HI,
I have two fasta files with same seqnames but with slightly different sequence names like follows:
File_1
>trinity5_comp_3_0_1
TTATGCATAT
>trinity5_comp_9735_1_5
AAAATGATGA
>trinity5_comp_645_0_2
TCGAATGCGA
>trinity5_comp_3169_0_1
AGGATATTAC
FIle2
>trinity5_comp_3_0_1
TTATGCATAT
>trinity5_comp_9735_1_5
AAAATGCCGA
>trinity5_comp_645_0_2
TAGAATGCGA
>trinity5_comp_3169_0_1
AGGATATTAC
I would like compare each sequence of File1 with respect to corresponding sequences in File2 and compute its percentage of similarity like follows:
trinity5_comp_3_0_1 100%
trinity5_comp_9735_1_5 80%
trinity5_comp_645_0_2 90%
trinity5_comp_3169_0_1 100%
I tried using cd-hit-est-2d
but sequences are also compared with other sequences rather than its own corresponding sequences in file2. Kindly guide me.
Thanks in advance
You can blast your sequences, with the flag -max_target_seqs = 1, and also filter by % identity or set an e-value threshold.
━━━
Problem set:
1. In the fasta comparison thread, which tool did the poster try before asking for guidance?
2. List every sequence name shown under File_1 in the fasta comparison thread.
3. Turn the reply in the fasta comparison thread that begins "You can blast your sequences" into a short bulleted list.

Dataset extract:
━━━
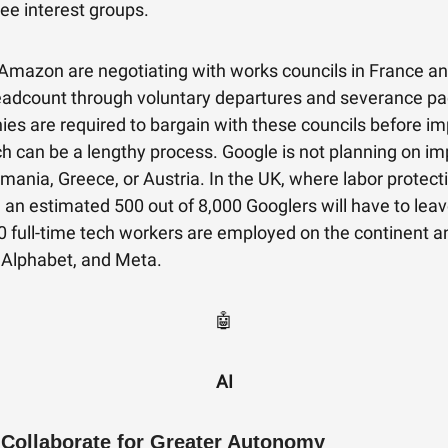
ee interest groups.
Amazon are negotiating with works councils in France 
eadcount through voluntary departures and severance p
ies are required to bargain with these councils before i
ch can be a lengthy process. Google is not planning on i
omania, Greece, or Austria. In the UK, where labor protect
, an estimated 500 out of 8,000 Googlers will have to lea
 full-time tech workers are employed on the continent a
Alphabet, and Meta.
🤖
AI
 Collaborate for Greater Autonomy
━━━
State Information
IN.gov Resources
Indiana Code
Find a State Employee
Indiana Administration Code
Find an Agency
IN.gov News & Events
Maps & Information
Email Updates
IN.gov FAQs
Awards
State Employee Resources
━━━
Task solutions:
1. cd-hit-est-2d

2. trinity5_comp_3_0_1, trinity5_comp_9735_1_5, trinity5_comp_645_0_2, trinity5_comp_3169_0_1

3.
- BLAST the sequences with the flag -max_target_seqs = 1.
- Filter by % identity or set an e-value threshold.